The concept of thinking before you speak translates to the poker world as well. Particularly in your decisions, and specifically betting decisions… the betting actions we choose say something to our opponents. For example, take a player who we know through experience (reads), bets big with their vulnerable but made hands, bets their monster hands small or slow plays them just calling, calls with their draws, and just gives up their misses. Wouldn’t you find it easy to play against this player? Their betting choices will essentially tell you the strength of their hand. And yet, not unsurprisingly, many newer and lessor experienced players fall into these precise sort of betting traps, telegraphing their holding to more experienced players in a way that makes them readable and allows their more savvy opponents to narrow their range of hands considerably when contesting pots with them.

How can you combat this phenomenon? There are a couple things you can and should do.

Work on your ranging skills

First and foremost is to work early and often on your ranging skills. If you play live, pay attention after you’ve folded. When a hand is going down, practice guessing what the range of hands the aggressor might hold, as well as the caller(s). If hands get shown, were you right? Were the hands they showed consistent with their betting patterns and in their ranges you believed they held? If not, play back the action in your mind and ask if their holding makes sense in retrospect… if it does, then you can adjust your range assessment accordingly. Over time, your ability to range opponents will strengthen, as well as your ability to understand what YOUR range looks like to your opponents based on the actions YOU take in a hand.

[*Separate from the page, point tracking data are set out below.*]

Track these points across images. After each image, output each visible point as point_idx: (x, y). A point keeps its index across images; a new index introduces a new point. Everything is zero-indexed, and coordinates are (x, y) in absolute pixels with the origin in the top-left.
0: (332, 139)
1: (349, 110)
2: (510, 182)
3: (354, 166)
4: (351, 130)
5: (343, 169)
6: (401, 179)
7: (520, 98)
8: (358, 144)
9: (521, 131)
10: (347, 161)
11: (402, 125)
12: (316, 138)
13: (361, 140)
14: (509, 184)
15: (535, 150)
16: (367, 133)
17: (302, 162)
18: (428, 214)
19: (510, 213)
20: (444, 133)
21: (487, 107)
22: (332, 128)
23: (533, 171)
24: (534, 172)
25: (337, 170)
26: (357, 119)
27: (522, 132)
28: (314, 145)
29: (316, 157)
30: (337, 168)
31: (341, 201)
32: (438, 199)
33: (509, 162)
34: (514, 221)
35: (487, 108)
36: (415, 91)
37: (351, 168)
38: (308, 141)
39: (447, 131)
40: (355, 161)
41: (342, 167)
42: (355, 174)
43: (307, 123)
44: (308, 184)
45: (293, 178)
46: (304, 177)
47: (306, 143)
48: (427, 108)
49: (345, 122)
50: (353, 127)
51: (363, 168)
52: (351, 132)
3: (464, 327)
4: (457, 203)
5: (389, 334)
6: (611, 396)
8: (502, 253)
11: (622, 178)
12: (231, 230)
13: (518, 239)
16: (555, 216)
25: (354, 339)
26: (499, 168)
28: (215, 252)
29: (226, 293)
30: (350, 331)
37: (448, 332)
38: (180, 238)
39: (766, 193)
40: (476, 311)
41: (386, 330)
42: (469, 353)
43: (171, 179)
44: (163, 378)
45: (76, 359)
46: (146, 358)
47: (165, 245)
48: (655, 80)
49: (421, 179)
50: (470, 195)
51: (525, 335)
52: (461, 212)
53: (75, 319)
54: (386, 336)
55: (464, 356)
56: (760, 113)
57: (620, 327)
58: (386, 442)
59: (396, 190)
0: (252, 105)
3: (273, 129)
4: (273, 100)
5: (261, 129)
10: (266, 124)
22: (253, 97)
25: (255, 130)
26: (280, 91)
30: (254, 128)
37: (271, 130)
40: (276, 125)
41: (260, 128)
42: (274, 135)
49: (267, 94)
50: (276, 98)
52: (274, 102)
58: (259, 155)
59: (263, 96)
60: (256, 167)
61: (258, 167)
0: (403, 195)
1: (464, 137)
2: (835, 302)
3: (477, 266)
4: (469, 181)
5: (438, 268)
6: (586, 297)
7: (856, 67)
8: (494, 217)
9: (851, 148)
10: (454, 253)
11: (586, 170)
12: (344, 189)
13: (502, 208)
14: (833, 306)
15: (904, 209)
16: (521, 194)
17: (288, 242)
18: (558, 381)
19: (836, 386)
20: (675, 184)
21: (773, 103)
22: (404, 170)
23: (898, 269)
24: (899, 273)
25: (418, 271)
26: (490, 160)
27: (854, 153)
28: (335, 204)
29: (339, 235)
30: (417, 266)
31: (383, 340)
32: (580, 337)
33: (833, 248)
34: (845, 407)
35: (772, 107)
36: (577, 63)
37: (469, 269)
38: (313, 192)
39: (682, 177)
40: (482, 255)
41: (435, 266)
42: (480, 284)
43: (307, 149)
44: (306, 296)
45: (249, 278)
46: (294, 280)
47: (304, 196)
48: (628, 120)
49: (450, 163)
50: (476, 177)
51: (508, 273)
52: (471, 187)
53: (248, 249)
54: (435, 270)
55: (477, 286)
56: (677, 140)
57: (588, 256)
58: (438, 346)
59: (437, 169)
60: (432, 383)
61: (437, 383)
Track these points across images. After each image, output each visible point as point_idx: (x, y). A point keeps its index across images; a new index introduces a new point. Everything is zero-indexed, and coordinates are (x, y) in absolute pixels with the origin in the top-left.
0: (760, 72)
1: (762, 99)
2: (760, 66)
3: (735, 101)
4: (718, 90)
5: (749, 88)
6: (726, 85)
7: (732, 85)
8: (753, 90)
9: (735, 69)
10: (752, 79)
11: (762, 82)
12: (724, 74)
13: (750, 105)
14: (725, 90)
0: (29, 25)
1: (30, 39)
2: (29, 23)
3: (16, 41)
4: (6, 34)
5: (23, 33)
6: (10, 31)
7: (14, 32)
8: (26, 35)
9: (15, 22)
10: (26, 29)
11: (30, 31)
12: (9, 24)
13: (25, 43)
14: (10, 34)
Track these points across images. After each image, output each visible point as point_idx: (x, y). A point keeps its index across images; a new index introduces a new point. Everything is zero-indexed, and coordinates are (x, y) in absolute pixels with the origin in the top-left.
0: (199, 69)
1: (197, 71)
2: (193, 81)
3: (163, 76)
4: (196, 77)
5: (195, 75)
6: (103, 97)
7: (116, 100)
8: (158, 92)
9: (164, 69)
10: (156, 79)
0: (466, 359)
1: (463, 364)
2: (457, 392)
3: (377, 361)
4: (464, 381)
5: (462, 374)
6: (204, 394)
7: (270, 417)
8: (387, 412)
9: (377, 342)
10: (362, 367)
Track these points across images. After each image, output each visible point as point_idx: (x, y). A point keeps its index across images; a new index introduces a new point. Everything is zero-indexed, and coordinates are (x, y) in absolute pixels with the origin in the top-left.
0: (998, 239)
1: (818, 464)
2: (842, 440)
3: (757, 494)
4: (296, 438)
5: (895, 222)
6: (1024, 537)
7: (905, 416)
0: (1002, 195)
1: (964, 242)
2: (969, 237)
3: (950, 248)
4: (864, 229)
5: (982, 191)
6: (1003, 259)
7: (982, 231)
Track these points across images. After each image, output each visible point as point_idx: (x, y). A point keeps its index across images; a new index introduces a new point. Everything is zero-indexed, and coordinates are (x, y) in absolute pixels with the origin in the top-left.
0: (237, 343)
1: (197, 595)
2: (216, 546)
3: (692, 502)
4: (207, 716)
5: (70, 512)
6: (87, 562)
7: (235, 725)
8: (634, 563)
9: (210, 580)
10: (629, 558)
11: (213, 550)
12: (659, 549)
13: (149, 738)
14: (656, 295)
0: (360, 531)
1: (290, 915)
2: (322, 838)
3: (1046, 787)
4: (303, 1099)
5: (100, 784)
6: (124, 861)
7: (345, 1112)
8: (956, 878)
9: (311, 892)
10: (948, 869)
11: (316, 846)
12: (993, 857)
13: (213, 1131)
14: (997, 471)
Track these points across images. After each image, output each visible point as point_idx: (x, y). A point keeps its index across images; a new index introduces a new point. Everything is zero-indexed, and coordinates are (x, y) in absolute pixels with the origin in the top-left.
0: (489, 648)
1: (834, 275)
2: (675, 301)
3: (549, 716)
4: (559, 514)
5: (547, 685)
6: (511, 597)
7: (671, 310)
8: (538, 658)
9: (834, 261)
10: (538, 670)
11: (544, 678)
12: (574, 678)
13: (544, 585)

Be less predictable in the lines you choose

As people catch on they need to be less predictable, they often start to do so in random, silly ways. They’ll raise from EP with T7o, hit a freak hand and end up showing it down, and their excuse for this bad play will be something silly like they were just “mixing it up” so no one can put them on a hand. Good concept, but very poorly executed. A better way to be less predictable is to try and balance your ranges. For instance rather than opening random junk from under the gun, have an opening range of hands that includes some good but more speculative holdings like 98s (from UTG, wider the later your position). This type of hand has better playability post flop than T7o does, as it will make more straight draws and also includes flush draw potential. How about post flop? The range of hands you’ve come in with preflop will undoubtedly include hands that have hit the flop to some medium strength degree, perhaps a few monsters like sets, some draws, and some air (complete misses). The key to being harder to read is to have some measure of balance in what hands from your range you choose to bet vs. check. Ideally, you’d like to include some draws in your betting range and some in your checking range. Some made hands in both, and while typically you’d like to bet your monsters for value, where balance is important (like against strong players who range opponents well), you can also mix a few combos of monsters into your checking range to protect the weaker holdings you check with, so players can’t just take your check as a license to blast you out of the pot with bets.

When proceeding in this fashion, it’s almost like you’re speaking in a cryptic code. Your opponents see what you’re saying but can’t really determine what it means. When the flush draw hits on the turn, you could have made a flush, whether or not you were the aggressor or caller on the prior street. It makes you less predictable and much harder to “read”.

In my next article we’re going to work through a basic example of this in practice, providing you a road map to how you can start to balance your ranges as well. Until then, when you’re considering taking an action, think about what that action might be saying to your opponent, how they might interpret what you’re saying. By thinking before you speak, you will be better positioned to tell the opponent what you want them to know, rather than what’s actually happening in the hand.